Given task =
Which lines of the data below contain the string "above"? Pull out each of those lines in full, matching case exactly.

Dataset =
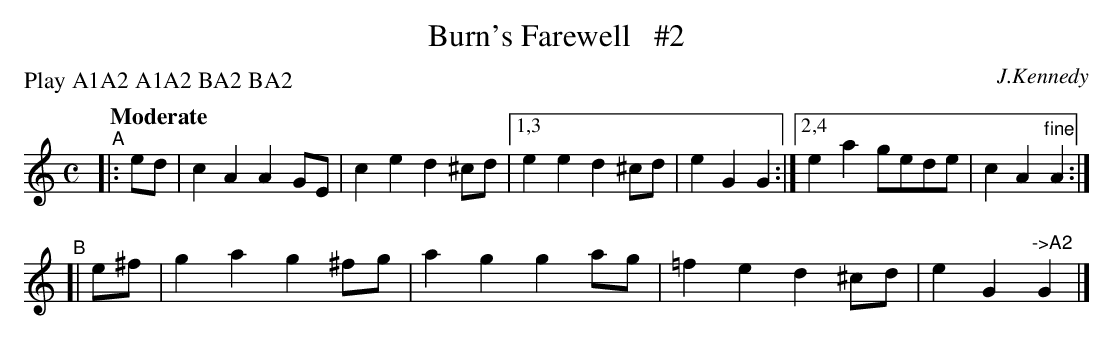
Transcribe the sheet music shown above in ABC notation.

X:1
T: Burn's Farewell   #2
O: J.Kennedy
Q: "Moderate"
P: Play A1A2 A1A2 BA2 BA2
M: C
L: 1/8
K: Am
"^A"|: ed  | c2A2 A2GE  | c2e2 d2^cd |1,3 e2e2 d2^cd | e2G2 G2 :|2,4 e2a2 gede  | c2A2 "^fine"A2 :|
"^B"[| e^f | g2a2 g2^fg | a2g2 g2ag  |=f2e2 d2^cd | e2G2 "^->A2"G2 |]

Response to this exercise =
Transcribe the sheet music shown above in ABC notation.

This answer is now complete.